Данил молча забрал ее мягкую ладонь, подсунул под щеку себе, прикрыл глаза и, уже засыпая, пробормотал:
– Да нет… Как тут откажешься… Драться буду, а от Переяславля, от отчины отней, не откажусь…
Юрий, так тот совсем не спал этою ночью. Сперва еще полежал на спине, слушая, как посапывает беременная жена (первый ребенок умер, едва родившись, и затем был выкидыш. Дети что-то не задались Юрию). Потом, чувствуя, как кровь ходит глухими толчками, встал, живо оделся, прошел на галерейку. Вздрагивая от ночной весенней свежести, ждал рассвета. Небо зеленело, яснело, розовело. Сторожа дремала внизу, у ворот. По стене, плохо видный отсюда, расхаживал ратник.
«Даст ли мне батюшка Переяславль или не даст? – гадал Юрий. – Может, и сам туда воротится!» Все то, что говорил о городе прежде отец, все те места, что показывал ему Данила, мало занимавшие прежде Юрия, – все вспоминалось теперь с великим значением. Он перебирал в уме переяславских бояр: Терентия, Феофана, Гаврилу и прочих, вспомнил даже и того послужильца, о котором баял батя, учились вместе, кажись, Федора, – и имя вспомнил! Да не он ли нынче и грамоту привез? Всех их теперь надо было помнить, каждого обадить, привлечь… Переяславль! Не эта же Москва вшивая! Дедов град!

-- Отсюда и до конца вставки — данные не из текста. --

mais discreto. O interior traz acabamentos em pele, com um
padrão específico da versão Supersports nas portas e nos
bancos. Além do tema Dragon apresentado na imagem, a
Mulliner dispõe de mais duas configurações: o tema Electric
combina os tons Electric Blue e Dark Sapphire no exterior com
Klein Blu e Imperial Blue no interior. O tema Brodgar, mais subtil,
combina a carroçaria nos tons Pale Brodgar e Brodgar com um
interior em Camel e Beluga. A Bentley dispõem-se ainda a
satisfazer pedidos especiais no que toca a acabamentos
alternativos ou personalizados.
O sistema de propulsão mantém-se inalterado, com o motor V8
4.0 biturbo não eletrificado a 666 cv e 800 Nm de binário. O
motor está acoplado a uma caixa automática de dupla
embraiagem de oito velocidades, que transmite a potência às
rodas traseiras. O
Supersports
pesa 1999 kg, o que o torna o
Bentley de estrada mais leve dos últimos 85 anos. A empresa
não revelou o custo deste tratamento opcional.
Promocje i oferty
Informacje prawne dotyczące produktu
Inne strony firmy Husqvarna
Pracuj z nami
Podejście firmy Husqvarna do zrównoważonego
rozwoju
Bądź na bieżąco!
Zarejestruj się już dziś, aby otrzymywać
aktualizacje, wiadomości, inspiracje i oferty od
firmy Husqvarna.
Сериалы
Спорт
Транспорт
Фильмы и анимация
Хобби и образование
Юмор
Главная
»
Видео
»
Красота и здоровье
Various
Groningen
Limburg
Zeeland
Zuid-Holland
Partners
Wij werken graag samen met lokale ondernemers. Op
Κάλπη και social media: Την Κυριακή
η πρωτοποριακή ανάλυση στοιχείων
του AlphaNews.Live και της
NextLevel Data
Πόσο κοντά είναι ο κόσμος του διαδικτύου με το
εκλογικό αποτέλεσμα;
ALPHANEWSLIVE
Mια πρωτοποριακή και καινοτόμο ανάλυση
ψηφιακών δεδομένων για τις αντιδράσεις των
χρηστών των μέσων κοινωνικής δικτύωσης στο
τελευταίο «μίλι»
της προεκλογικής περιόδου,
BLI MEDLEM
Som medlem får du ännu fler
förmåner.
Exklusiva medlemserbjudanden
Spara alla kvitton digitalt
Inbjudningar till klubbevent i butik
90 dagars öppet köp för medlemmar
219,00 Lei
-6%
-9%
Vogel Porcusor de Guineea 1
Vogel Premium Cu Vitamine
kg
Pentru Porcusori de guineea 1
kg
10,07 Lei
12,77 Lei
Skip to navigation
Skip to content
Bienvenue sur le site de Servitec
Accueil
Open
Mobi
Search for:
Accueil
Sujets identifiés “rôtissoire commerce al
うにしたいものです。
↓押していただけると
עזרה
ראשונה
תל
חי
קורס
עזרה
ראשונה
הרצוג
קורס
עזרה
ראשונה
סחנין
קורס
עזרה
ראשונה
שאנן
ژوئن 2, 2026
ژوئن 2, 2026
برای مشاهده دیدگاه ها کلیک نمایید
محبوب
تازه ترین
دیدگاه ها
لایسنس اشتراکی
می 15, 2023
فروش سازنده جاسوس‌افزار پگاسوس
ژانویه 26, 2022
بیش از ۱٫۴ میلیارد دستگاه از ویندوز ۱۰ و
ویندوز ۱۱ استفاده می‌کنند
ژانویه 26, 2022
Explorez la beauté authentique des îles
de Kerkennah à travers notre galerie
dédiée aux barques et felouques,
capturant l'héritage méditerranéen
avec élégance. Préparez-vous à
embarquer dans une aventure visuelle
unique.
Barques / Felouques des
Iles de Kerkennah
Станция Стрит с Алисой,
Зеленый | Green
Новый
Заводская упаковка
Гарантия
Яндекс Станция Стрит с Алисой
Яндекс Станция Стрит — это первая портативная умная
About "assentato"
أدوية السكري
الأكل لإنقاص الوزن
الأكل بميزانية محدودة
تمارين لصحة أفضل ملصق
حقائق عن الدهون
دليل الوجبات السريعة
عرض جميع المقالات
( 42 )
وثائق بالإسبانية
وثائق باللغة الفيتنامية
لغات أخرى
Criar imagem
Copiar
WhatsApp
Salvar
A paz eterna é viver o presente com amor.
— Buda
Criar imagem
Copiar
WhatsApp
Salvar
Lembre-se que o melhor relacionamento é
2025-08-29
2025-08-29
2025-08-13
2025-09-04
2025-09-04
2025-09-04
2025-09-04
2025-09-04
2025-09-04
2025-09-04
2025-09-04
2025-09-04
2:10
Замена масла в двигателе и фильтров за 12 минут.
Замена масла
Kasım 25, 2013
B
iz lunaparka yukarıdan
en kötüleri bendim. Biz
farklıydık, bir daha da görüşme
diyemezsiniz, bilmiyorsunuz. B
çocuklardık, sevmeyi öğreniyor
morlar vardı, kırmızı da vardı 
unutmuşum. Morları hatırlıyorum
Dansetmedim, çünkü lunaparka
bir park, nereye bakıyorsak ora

– Не спишь, Юрий Данилыч? – окликнули снизу. Юрий свесился через перильца, увидел скалящуюся рожу своего выжлятника, что, верно, сейчас ходил кормить хортов – борзых псов, покивал, прокричал что-то в ответ, сам не понял, что: мысли были все там. Он поежился, почесал ладони. Всегда чесались, когда сильно чего хотел. Постучал мягкими сапогами нога о ногу. Скорей бы уж батюшка вставал, чего решат!